Les érudits locaux, animateurs de ces sociétés savantes, ont joué un rôle capital dans la commémoration scientifique de la Révolution dans les petites villes de province. Deux exemples : la Société d'histoire et d'archéologie du Sedanais a monté en septembre une série de trois conférences sur le thème « Les grandes familles de pensée et la Révolution : Francs-maçons - Protestants - Catholiques », avec la collaboration d'un ancien grand-maître du Grand Orient de France, d'un professeur certifié d'histoire et de géographie et d'un prêtre catholique ; la Société historique et archéologique de Pontoise, du Val-d'Oise et du Vexin a préféré, quant à elle, assurer l'édition critique et commentée par l'historien Jacques Dupâquier des cahiers de doléances du Vexin français, en deux gros volumes de plus de 500 pages. D'importants colloques ont renouvelé en profondeur l'interprétation de la Révolution, tels le colloque de Rennes de 1985 sur les Résistances à la Révolution (sous la direction de François Lebrun et de Roger Dupuy) et celui de Chantilly de 1986 sur les Pratiques religieuses dans l'Europe révolutionnaire (sous la direction de Bernard Plongeron).

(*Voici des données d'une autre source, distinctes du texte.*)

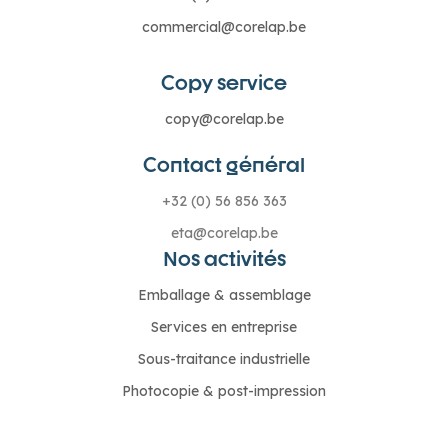
commercial@corelap.be
Copy service
copy@corelap.be
Contact général
+32 (0) 56 856 363
eta@corelap.be
Nos activités
Emballage & assemblage
Services en entreprise
Sous-traitance industrielle
Photocopie & post-impression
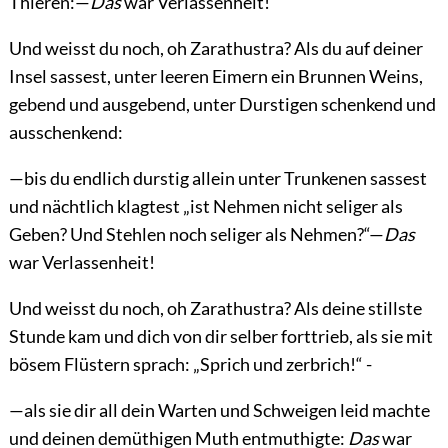
Thieren:—
Das
war Verlassenheit!
Und weisst du noch, oh Zarathustra? Als du auf deiner
Insel sassest, unter leeren Eimern ein Brunnen Weins,
gebend und ausgebend, unter Durstigen schenkend und
ausschenkend:
—bis du endlich durstig allein unter Trunkenen sassest
und nächtlich klagtest „ist Nehmen nicht seliger als
Geben? Und Stehlen noch seliger als Nehmen?“—
Das
war Verlassenheit!
Und weisst du noch, oh Zarathustra? Als deine stillste
Stunde kam und dich von dir selber forttrieb, als sie mit
bösem Flüstern sprach: „Sprich und zerbrich!“ -
—als sie dir all dein Warten und Schweigen leid machte
und deinen demüthigen Muth entmuthigte:
Das
war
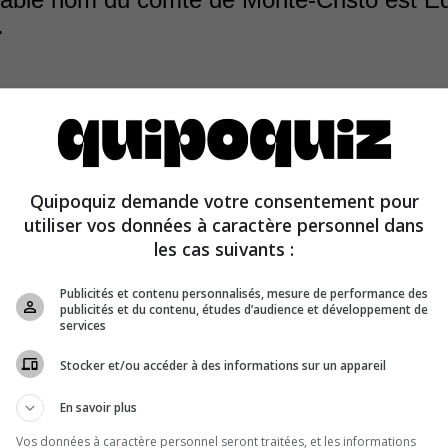
.
de Monte-Cristo est en réalité Edmond Dantès, un mari
Quipoquiz demande votre consentement pour
nt emprisonné qui se transforme en un riche comte avid
utiliser vos données à caractère personnel dans
e.
les cas suivants :
Publicités et contenu personnalisés, mesure de performance des
publicités et du contenu, études d’audience et développement de
services
Stocker et/ou accéder à des informations sur un appareil
En savoir plus
Vos données à caractère personnel seront traitées, et les informations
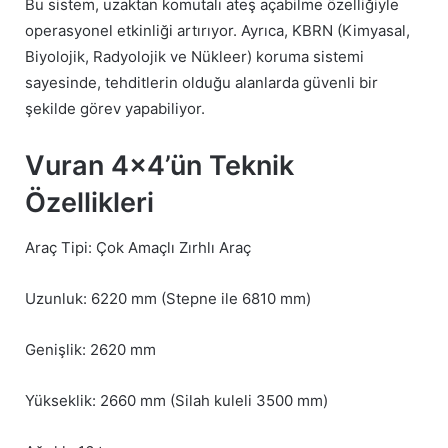
Bu sistem, uzaktan komutalı ateş açabilme özelliğiyle
operasyonel etkinliği artırıyor. Ayrıca, KBRN (Kimyasal,
Biyolojik, Radyolojik ve Nükleer) koruma sistemi
sayesinde, tehditlerin olduğu alanlarda güvenli bir
şekilde görev yapabiliyor.
Vuran 4×4’ün Teknik
Özellikleri
Araç Tipi: Çok Amaçlı Zırhlı Araç
Uzunluk: 6220 mm (Stepne ile 6810 mm)
Genişlik: 2620 mm
Yükseklik: 2660 mm (Silah kuleli 3500 mm)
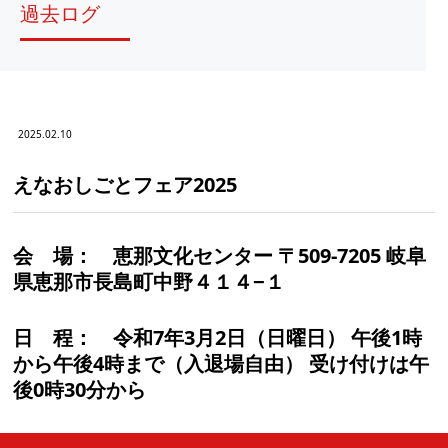
過去ログ
2025.02.10
えなおしごとフェア2025
会 場：
恵那文化センター 〒509-7205 岐阜
県恵那市長島町中野４１４−１
日 程：
令和7年3月2日（日曜日） 午後1時
から午後4時まで（入退場自由） 受け付けは午
後0時30分から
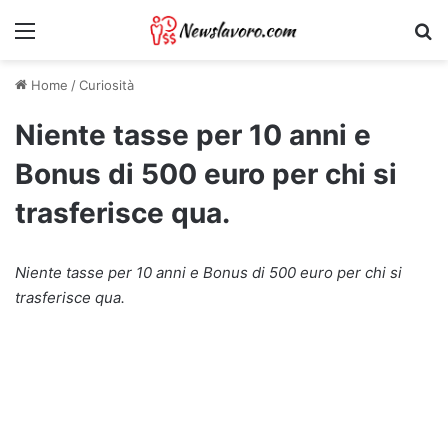
Menu
Ri
Home
/
Curiosità
Niente tasse per 10 anni e
Bonus di 500 euro per chi si
trasferisce qua.
Niente tasse per 10 anni e Bonus di 500 euro per chi si
trasferisce qua.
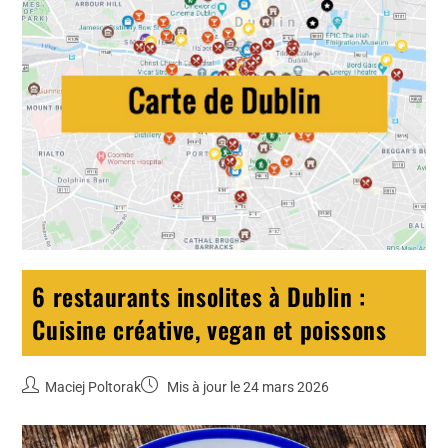
6 restaurants insolites à Dublin :
Cuisine créative, vegan et poissons
Maciej Poltorak
Mis à jour le 24 mars 2026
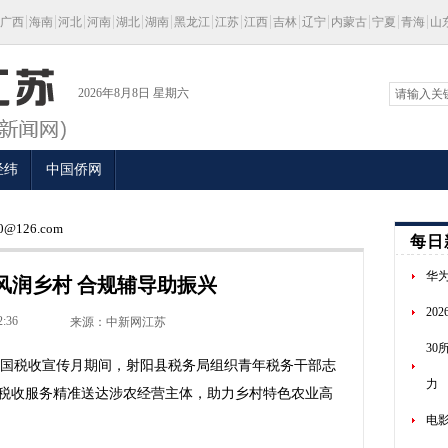
广西
海南
河北
河南
湖北
湖南
黑龙江
江苏
江西
吉林
辽宁
内蒙古
宁夏
青海
山
2026年8月8日 星期六
经纬
中国侨网
@126.com
每日
华为
风润乡村 合规辅导助振兴
20
2:36
来源：中新网江苏
3
全国税收宣传月期间，射阳县税务局组织青年税务干部志
力
税收服务精准送达涉农经营主体，助力乡村特色农业高
电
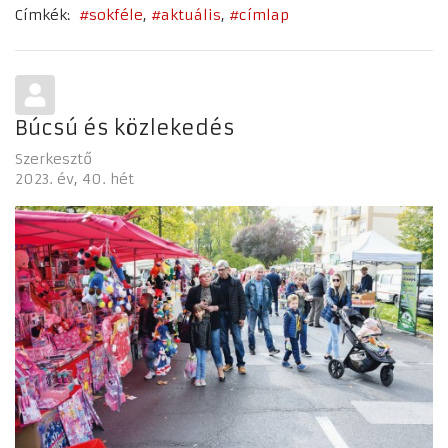
Címkék:
sokféle
aktuális
címlap
Búcsú és közlekedés
Szerkesztő
2023. év
40. hét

Enfin, l'économie. En ce domaine, tout n'a pas été un succès. Le Centre d'information des Tuileries, malgré 800 000 visiteurs, a été lourdement déficitaire d'une somme de 45 millions de francs. La labellisation commerciale du Bicentenaire n'a pas donné les résultats escomptés, probablement en raison d'une crédibilité insuffisante du label par rapport aux produits offerts qui n'avaient, le plus souvent, rien à voir avec la Révolution. En revanche, le Centre français des manifestations à l'étranger (CFME) a fait un gros effort de promotion en organisant, dans de grands magasins, quatorze expositions de produits liés au Bicentenaire, dont huit au Japon et quatre aux États-Unis, contre seulement huit en 1988. Par ailleurs, les résultats du tourisme ont été très satisfaisants avec une hausse de 30 % du nombre des touristes étrangers par rapport à l'année précédente.

Pas d'unanimité

Faut-il pour autant en conclure que l'année du Bicentenaire s'est déroulée sous le signe d'une unanimité approbatrice ? Certainement pas. La Révolution française continue de diviser les Français, moins sans doute qu'au xixe siècle, mais ses épisodes sanglants et terroristes, son bilan contrasté, ses indéniables contradictions ont été fort logiquement interprétés de façon diverse, parfois très négative. Même après deux siècles, il serait naïf d'espérer convaincre les descendants des victimes des colonnes infernales en Vendée que la Révolution fut un fraternel et radieux Printemps des Peuples !

Sans aller jusqu'à une remise en cause globale, une partie de l'opinion publique a été choquée ou agacée par l'excès de promotion médiatique auquel le Bicentenaire a donné lieu ; d'autres ont reproché à la commémoration son coût. Sur ce dernier point, Jean-Noël Jeanneney a répondu que la facture de 325 millions de francs était une fois et demie moins élevée que celle des obsèques de l'empereur du Japon, Hiro-Hito. Plusieurs organes de presse, à droite et à l'extrême droite, ont manifesté une hostilité sans faille à la Révolution et à son Bicentenaire, en particulier la revue L'Anti-89, un mensuel contre-révolutionnaire fondé en 1987 par François Brigneau et les abbés Aulagnier et Coache. Il en a été de même de la station parisienne privée Radio-Courtoisie et, à un degré moindre, du Figaro magazine.

Le point de vue anti-commémorationniste a été défendu avec passion par l'historien Pierre Chaunu dans un livre intitulé le Grand Déclassement. À propos d'une commémoration. L'auteur voit dans les fastes du Bicentenaire une entreprise immorale de désinformation scientifique, d'intoxication idéologique et de manipulation politique. Il estime que la période 1789-1799 coïncide avec le moment où la France rate son passage de la société traditionnelle d'Ancien régime à la société industrielle contemporaine, échec majeur qui s'accompagne d'une baisse démographique, d'un décrochement économique avec le Royaume-Uni et d'une perte de puissance et de dynamisme, masquée par une politique d'agression systématique contre l'Europe qui se prolongera jusqu'en 1815. Partant d'une contestation de la commémoration, Pierre Chaunu aboutit à une remise en cause radicale de la Révolution qu'il appelle avec mépris un « mini-événement » alors qu'il en fait contradictoirement une description apocalyptique et insiste sur ses conséquences catastrophiques. Le ton est excessif, le propos manque de nuance, mais les questions posées sont bien réelles. Au sein de la communauté scientifique, le Bicentenaire a relancé la polémique entre ceux qui conservent de la Révolution une vision globalisante, unanimiste et charismatique et ceux qui insistent, au contraire, sur sa diversité et sur ses contradictions.